SCR7 [5,6-bis((E)-benzylideneamino)-2-thioxo-2,3-dihydropyrimidin-4(1H)-one] is a
novel anti-cancer molecule that is a potent inhibitor of a DNA repair pathway
known as non-homologous end-joining (NHEJ). DNA Ligase IV is responsible for
sealing of double-strand breaks (DSBs) during nonhomologous end-joining (NHEJ).
Inhibiting Ligase IV could result in amassing of DSBs, thereby serving as a
strategy toward treatment of cancer. SCR7 inhibits joining of DSBs in cell-free
repair system. SCR7 blocks Ligase IV-mediated joining by interfering with its
DNA binding but not that of T4 DNA Ligase or Ligase I.
SCR7 inhibits
NHEJ in a Ligase IV-dependent manner within cells, and activates the intrinsic
apoptotic pathway. More importantly, SCR7 impedes tumor progression in mouse
models and when coadministered with DSB-inducing therapeutic modalities enhance
their sensitivity significantly. This inhibitor to target NHEJ offers a
strategy toward the treatment of cancer and improvement of existing regimens
[1].
SCR7 is
developed by Department of Biochemistry, Indian Institute of Science, Bangalore,
India.
Common Name: SCR7
Synonyms: PFK SCR7;
SCR-7; SCR 7
IUPAC Name: 5,6-bis((E)-benzylideneamino)-2-thioxo-2,3-dihydropyrimidin-4(1H)-one
CAS Number: 1533426-72-0
Mechanism of Action: DNA Ligase Inhibitor; DNA Ligase IV
Inhibitor
Indication: Various Cancers
Development Stage: Investigational
Company: Indian
Institute of Science
The
hydrophobicity of SCR7 decreases its bioavailability which is a major setback
in the utilization of this compound as a therapeutic agent. In order to
circumvent the drawback of SCR7, we prepared a polymer encapsulated form of
SCR7. The physical interaction of SCR7 and Pluronic® copolymer is evident from
different analytical techniques. The in vitro cytotoxicity of the drug
formulations is established using the MTT assay [2].
Radiation
therapy and chemotherapy leads to DSB where NHEJ plays a major role in
providing resistance to these agents in a cancer cell. The initial inhibitor
L189 against Ligase I, III and IV reported in literature was non-specific. Researchers
at IISc (Indian Institute of Science) overcame this limitation by targeted
design using specific docking of Ligase IV and comparing with L189. The clever
strategy led to the discovery of a novel specific inhibitor SCR7 for Ligase IV.

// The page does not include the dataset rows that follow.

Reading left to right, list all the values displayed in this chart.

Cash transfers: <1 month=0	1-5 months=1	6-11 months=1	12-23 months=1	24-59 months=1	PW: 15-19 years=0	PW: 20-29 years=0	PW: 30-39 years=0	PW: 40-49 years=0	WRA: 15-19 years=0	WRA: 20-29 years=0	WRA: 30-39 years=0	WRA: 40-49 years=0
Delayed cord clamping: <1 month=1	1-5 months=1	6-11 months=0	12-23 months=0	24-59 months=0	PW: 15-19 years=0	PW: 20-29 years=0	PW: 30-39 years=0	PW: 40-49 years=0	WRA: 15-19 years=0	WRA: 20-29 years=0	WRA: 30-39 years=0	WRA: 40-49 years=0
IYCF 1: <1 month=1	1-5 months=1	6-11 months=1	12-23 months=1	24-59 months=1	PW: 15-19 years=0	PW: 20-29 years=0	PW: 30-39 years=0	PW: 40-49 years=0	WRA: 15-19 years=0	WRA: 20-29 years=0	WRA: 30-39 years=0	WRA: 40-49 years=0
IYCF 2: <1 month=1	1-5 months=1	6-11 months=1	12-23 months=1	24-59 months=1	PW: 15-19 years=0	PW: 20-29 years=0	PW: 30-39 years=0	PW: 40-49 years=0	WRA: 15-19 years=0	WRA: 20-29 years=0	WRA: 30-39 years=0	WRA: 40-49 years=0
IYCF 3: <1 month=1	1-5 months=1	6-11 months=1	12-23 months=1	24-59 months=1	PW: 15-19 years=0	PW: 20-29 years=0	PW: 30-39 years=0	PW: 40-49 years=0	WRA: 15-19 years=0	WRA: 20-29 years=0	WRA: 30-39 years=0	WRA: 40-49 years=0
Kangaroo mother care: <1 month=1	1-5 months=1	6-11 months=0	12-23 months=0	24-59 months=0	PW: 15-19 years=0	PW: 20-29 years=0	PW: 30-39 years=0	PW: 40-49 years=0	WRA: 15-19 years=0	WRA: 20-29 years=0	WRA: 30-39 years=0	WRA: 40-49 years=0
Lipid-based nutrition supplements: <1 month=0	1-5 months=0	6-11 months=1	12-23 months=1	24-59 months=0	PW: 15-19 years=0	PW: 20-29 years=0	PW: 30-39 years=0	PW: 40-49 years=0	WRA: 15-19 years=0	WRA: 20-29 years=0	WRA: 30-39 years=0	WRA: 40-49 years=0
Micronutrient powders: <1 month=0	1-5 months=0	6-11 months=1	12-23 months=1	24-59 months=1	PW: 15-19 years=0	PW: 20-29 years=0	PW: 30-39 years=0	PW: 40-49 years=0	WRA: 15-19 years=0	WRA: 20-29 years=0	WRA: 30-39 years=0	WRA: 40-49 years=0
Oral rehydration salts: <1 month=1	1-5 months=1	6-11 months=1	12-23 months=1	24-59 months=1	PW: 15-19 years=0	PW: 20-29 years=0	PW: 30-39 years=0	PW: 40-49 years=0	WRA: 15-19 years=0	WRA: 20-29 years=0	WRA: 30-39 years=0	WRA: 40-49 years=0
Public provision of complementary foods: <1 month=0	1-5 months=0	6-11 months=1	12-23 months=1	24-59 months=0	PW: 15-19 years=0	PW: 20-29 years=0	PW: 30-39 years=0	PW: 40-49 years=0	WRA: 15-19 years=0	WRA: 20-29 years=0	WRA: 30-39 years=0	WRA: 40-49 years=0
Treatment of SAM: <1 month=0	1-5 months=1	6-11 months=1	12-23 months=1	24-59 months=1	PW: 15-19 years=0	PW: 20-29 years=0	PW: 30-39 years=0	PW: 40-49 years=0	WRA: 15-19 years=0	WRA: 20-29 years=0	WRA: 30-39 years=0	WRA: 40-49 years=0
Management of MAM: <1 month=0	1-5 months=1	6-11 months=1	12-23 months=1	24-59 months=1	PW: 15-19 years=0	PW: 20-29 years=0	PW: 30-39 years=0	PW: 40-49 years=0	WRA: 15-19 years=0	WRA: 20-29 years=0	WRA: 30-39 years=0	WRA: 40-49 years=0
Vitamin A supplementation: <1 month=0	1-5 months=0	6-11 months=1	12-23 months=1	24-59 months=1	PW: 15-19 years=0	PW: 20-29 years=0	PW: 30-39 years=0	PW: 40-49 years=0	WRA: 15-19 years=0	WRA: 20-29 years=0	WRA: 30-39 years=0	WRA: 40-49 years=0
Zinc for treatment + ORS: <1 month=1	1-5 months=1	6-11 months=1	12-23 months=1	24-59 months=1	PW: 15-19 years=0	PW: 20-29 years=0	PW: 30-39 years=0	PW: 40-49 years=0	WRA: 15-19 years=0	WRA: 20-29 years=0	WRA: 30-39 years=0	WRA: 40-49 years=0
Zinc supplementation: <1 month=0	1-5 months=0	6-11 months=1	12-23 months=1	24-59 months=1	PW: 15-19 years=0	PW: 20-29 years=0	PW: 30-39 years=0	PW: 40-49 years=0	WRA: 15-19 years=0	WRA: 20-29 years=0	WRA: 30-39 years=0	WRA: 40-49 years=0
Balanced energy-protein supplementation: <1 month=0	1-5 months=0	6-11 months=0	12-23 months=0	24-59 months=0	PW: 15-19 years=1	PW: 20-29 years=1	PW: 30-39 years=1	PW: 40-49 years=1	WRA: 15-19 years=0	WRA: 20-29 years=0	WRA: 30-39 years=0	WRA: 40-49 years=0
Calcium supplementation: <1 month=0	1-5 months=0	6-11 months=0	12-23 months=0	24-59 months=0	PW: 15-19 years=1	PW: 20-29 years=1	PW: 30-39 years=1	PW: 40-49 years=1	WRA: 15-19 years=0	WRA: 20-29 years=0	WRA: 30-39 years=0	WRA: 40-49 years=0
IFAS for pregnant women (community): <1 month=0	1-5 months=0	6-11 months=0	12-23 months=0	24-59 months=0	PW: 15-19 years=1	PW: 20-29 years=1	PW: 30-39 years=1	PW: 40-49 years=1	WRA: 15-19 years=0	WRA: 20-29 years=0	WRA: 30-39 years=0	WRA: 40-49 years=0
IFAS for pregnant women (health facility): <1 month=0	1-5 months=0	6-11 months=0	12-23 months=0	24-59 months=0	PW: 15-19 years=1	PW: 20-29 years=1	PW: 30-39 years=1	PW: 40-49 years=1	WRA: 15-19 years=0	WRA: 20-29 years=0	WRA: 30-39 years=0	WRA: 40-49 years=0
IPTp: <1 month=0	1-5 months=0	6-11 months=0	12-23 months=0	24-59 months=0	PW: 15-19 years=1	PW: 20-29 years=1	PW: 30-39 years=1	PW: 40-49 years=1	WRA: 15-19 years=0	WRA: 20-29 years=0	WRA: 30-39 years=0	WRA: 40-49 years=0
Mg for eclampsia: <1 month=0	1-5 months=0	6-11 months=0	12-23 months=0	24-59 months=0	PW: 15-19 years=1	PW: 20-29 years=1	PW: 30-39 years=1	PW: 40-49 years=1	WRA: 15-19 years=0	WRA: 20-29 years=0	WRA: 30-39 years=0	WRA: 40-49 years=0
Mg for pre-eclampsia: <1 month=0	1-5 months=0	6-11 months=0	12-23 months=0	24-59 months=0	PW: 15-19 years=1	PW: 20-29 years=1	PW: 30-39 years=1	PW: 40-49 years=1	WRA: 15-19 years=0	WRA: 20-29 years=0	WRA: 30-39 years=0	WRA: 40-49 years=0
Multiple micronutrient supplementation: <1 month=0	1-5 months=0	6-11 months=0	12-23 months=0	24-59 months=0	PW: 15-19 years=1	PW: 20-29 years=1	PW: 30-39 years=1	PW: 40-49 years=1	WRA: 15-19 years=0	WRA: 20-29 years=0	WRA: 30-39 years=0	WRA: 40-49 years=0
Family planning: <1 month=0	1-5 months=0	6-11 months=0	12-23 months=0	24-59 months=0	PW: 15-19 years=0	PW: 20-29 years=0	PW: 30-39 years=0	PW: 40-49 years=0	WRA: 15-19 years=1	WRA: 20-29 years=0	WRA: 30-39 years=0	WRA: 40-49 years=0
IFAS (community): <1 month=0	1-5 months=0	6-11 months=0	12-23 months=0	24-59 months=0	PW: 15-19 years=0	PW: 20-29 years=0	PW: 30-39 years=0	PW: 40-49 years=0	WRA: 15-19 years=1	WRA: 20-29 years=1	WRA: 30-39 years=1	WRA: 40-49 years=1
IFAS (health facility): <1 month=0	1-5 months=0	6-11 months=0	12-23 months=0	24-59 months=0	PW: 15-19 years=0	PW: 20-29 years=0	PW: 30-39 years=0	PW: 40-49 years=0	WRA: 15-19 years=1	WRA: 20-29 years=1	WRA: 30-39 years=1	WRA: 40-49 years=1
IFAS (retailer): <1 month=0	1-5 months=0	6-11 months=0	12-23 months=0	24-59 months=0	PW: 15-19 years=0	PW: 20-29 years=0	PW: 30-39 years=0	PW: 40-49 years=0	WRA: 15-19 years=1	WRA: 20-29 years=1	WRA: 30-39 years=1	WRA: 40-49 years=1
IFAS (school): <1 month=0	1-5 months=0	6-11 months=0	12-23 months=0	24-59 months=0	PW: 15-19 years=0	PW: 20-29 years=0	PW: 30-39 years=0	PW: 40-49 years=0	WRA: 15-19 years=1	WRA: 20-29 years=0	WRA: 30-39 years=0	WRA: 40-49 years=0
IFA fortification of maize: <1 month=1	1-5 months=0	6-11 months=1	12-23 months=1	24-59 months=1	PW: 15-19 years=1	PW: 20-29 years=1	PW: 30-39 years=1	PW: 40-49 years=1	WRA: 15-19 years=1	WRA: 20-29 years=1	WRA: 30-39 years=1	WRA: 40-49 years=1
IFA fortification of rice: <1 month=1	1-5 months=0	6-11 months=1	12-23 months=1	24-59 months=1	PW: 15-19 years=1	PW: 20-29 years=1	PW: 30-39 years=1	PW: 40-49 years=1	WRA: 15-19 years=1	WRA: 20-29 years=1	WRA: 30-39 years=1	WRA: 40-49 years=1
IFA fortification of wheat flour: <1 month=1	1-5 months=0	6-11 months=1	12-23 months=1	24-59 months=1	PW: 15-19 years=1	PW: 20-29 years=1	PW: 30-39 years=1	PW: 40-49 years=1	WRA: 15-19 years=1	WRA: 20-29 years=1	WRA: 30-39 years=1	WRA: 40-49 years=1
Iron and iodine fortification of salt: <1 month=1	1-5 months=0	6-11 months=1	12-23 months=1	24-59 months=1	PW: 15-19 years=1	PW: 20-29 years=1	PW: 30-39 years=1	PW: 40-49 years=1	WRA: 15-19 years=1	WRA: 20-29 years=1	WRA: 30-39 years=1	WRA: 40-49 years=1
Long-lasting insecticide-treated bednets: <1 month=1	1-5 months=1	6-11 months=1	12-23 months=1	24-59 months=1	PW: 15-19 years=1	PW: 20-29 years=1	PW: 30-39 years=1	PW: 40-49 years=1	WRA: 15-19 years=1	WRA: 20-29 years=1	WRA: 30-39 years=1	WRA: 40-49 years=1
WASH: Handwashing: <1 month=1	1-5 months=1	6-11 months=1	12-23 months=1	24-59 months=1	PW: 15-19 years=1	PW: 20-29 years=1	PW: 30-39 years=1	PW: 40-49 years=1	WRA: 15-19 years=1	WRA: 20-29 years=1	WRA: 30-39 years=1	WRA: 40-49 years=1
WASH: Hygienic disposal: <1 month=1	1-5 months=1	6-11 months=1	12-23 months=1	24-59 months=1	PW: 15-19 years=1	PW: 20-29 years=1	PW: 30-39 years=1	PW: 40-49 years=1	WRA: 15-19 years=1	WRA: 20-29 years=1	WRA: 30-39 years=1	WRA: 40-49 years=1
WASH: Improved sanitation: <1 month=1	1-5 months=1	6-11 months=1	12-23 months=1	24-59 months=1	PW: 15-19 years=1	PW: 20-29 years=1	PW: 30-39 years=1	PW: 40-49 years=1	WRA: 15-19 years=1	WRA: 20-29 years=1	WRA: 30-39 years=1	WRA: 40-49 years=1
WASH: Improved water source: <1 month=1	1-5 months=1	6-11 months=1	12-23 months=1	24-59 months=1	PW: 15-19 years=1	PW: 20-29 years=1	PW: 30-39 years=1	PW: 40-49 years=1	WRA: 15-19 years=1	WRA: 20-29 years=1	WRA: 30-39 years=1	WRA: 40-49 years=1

Using elegant experiments on cell lines and mouse model the authors
convincingly demonstrated that SCR7 was a specific Ligase IV inhibitor. SCR7
inhibits end joining of double strand breaks in diverse cell types resulting in
tumour regression by activation of p53 mediated apoptosis. Notably SCR7
treatment did not result in any adverse effects in mice and did not inhibit
Ligase III [3].
SCR7 appears
to be a potential cytotoxic anti-cancer drug candidate that can be used either
alone or in combination with conventional DNA damaging drugs, owing to its
specificity and absence of adverse effects in mice model. However, the effect
of SCR7 in base excision repair needs to be studied. Moreover, although SCR7 is
a promising anti-cancer drug, it is likely that it may not be effective in
tumours with Ligase IV mutations, or inactive p53, or mutated ATM. It may be
necessary to study the mutation profile of Ligase IV in diverse cancers to
foresee the application of SCR7 as a therapeutic agent.
References:
1. Srivastava, M.; et. al. An inhibitor of
nonhomologous end-joining abrogates double-strand break repair and impedes
cancer progression. Cell 2012, 151(7), 1474-1487.
2. John, F.; et. al.
Pluronic copolymer encapsulated SCR7 as a potential anticancer agent. Faraday
Discuss 2015, 177, 155-161.
3. Kotnis,
A.; et. al. Novel inhibitor of DNA
ligase IV with a promising cancer therapeutic potential. J Biosci 2014, 39(3), 339-340.